The DBE has a good argument for the field being on the other database table. He may be right. The original requirements may have been good but not good enough. But the problem is this review happened after the entire implementation was said and done.

Changing where the column exists represents a 3X cost of the original feature. The first 1X was the original implementation. Should we choose to move the column, I have to undo the original work and then do it all over again for a different table. Even if undoing the original work isn’t a full X of cost, it is still work I have to do that was not part of the original estimate. Redoing all the work on the new table is a full X of additional cost. We’re at least 2X above the estimate.

A 30 minute design review with the appropriate people would have kept the cost to 1X and given us the right solution the first time. Instead, we’ve got a potentially sub-optimal 1X solution or a 3X correct solution. And this was a simple feature. Larger features with more complex requirements would incur significantly higher cost overruns if not properly designed up front.

Design reviews must be an early part of the process, not an afterthought. It is the only way to avoid 3X overruns.

How To Kill Productivity, Part I

Here’s a surefire, one-step way to sap your staff of two hours of productivity: 1) poorly schedule two hours worth of meetings!

Peopleware famously dissects productivity among thought workers and persuasively argues that environments conducive to developers getting into the “zone” and feeling the “flow” experience higher productivity than those that aren’t so hospitable. Task switching is considered harmful for those whose jobs require deep concentration, high creativity, and other pure thought stuff.

The meeting scenario in this picture may be mocked up, but it has happened to me in real life as I’m sure it happens in many organizations. It’s the quickest, simplest, easiest way to tack two extra hours onto the cost of those two hours of meetings.



Because, like DeMarco and Lister point out, it can easily take 15-30 minutes just to get into the zone!

When the first alert pops up, I’m usually distracted enough from my task at hand. I need to find out where the meeting room is, maybe grab a cup of coffee, and I’ll probably need to use the restroom. That’s 15 minutes gone.

In between meetings we’re catching up on email. And if it’s a slow email day, we’ll read Slashdot or CNN because it’s just not possible to get deeply into the zone in that short window… just to have another alert pop up in 15 minutes.
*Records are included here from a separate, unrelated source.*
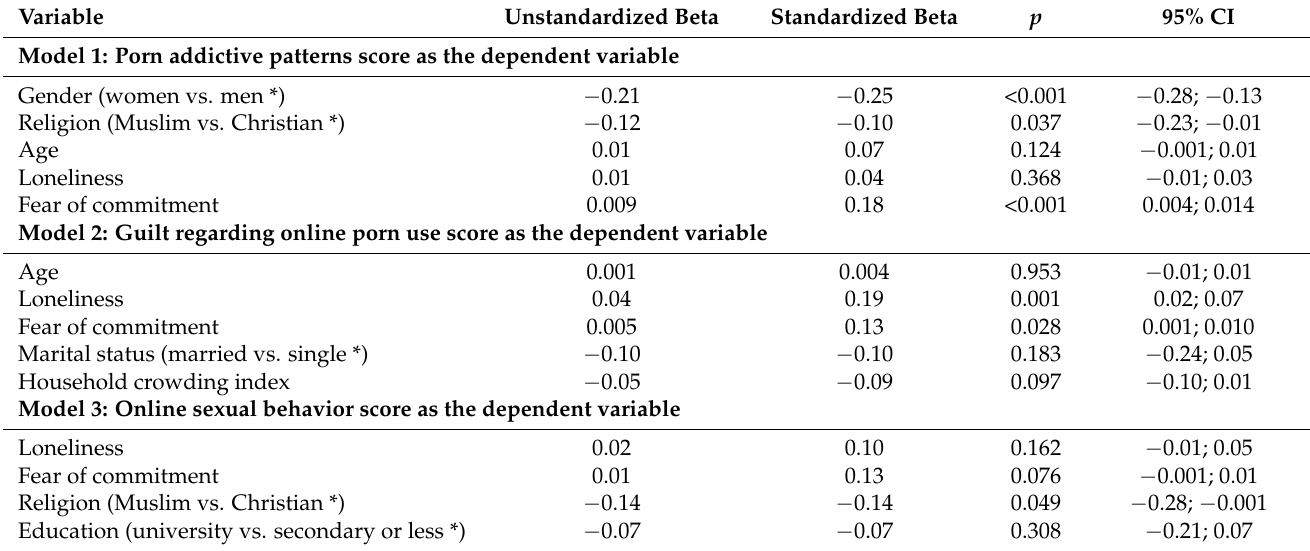
Table 4. Linear regressions models taking the porn addictive patterns, guilt regarding online porn use, and online sexual behavior scores as dependent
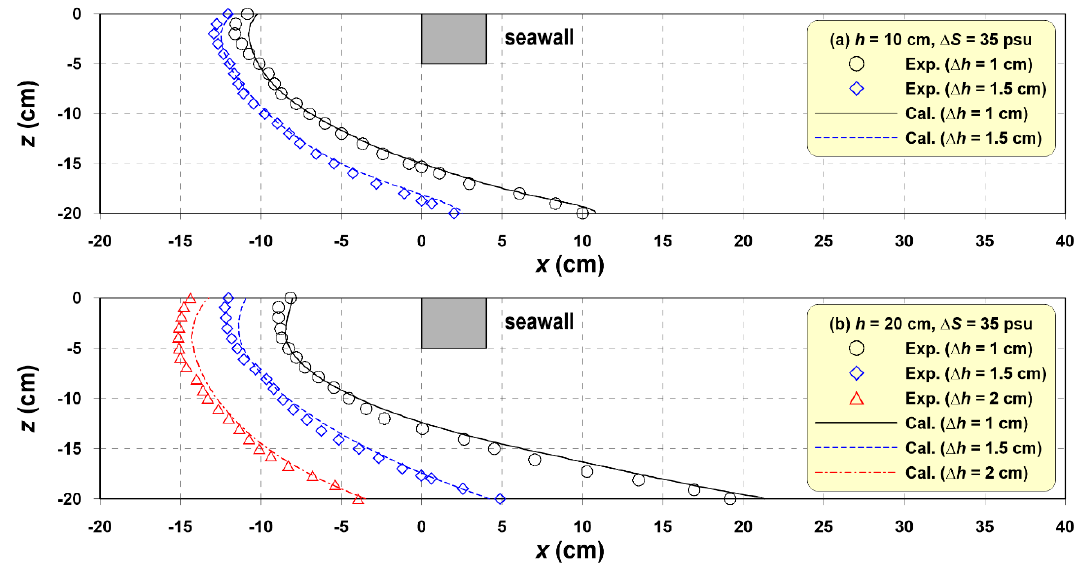
Figure 7. Comparisons between measured and calculated saltwater–freshwater interfaces for ( a ) h = 10 cm and ( b ) h = 20 cm at Δ S = 35 psu in a coastal aquifer with a seawall.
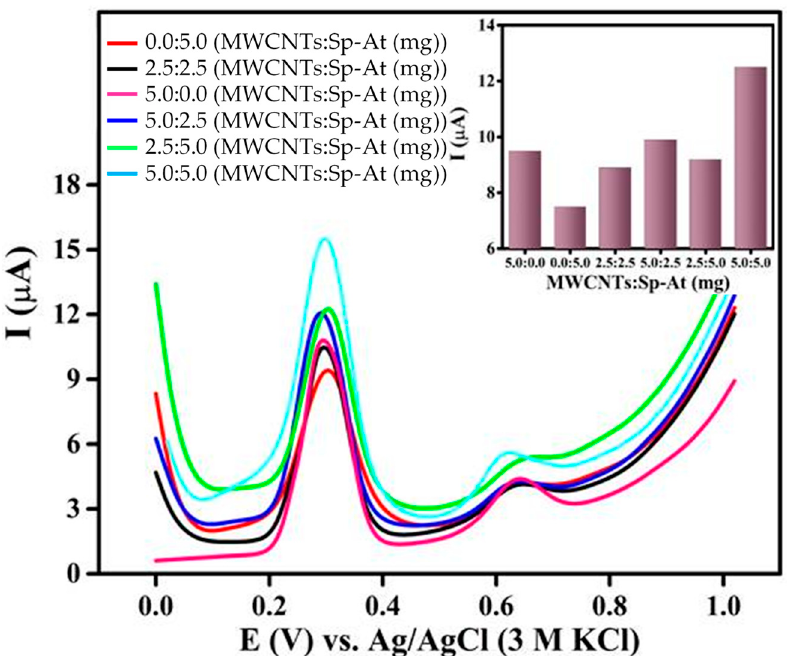
Figure 3. Effect of the MWCNTs/Sp-At ratio on GA oxidation (DPVs recorded in 0.1 M phosphate buffer, pH 4, containing 30 µ M GA at a scan rate of 0.1 V · s − 1 ). Inset: bar graphs corresponding to each electrode current response.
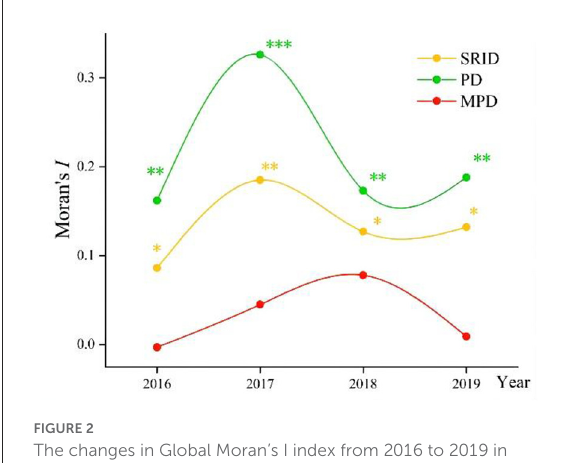
FIGURE2 The changes in Global Moran’s I index from 2016 to 2019 in China (allocated by population). * p < 0.05; ** p < 0.01; *** p < 0.001.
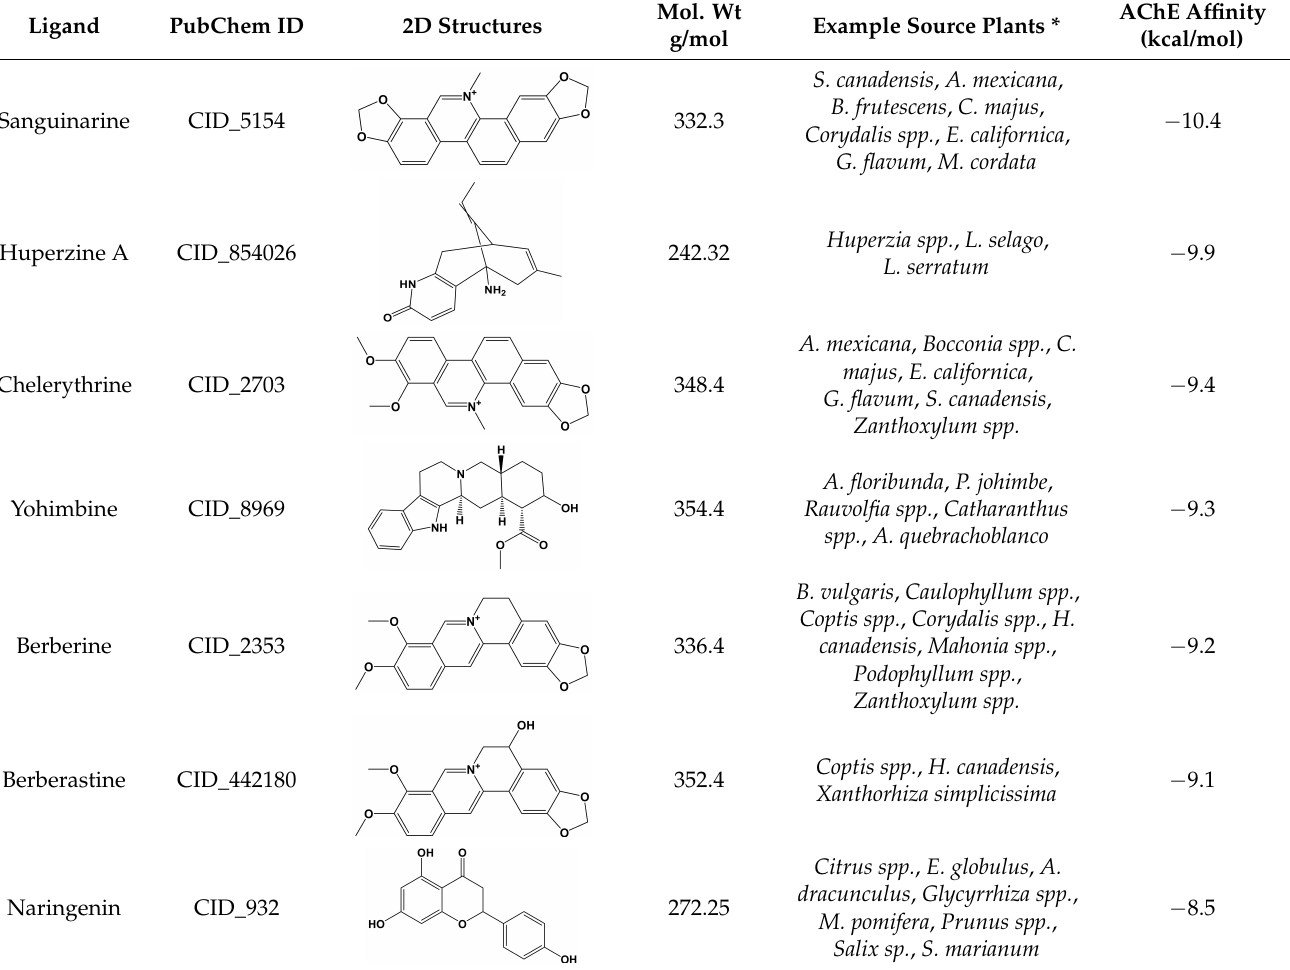
Table 1. Screening of most potent phytochemicals with anti-acetylcholinesterase activity. Mol. Wt Example Source Plants Ligand PubChem ID 2D Structures g/mol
That’s 30 minutes more down the tubes.

After Meeting #2, we’re again catching up on email or making lunch plans. I don’t care if it’s a slow email day AND you brown-bagged your lunch, you’re still not getting deeply into the zone for meaningful work in this 30 minute window. We’re down a full 75 minutes so far.

And after lunch? Too many of other things can distract us from work: more coffee, restroom, email, chitchat in the hallway, food coma, etc. It’s easily another 30 minutes here to even approach the zone, let alone get into it deeply enough before the next meeting alert pops up…

Poorly planned meetings, spaced out as illustrated, are a guaranteed productivity killer.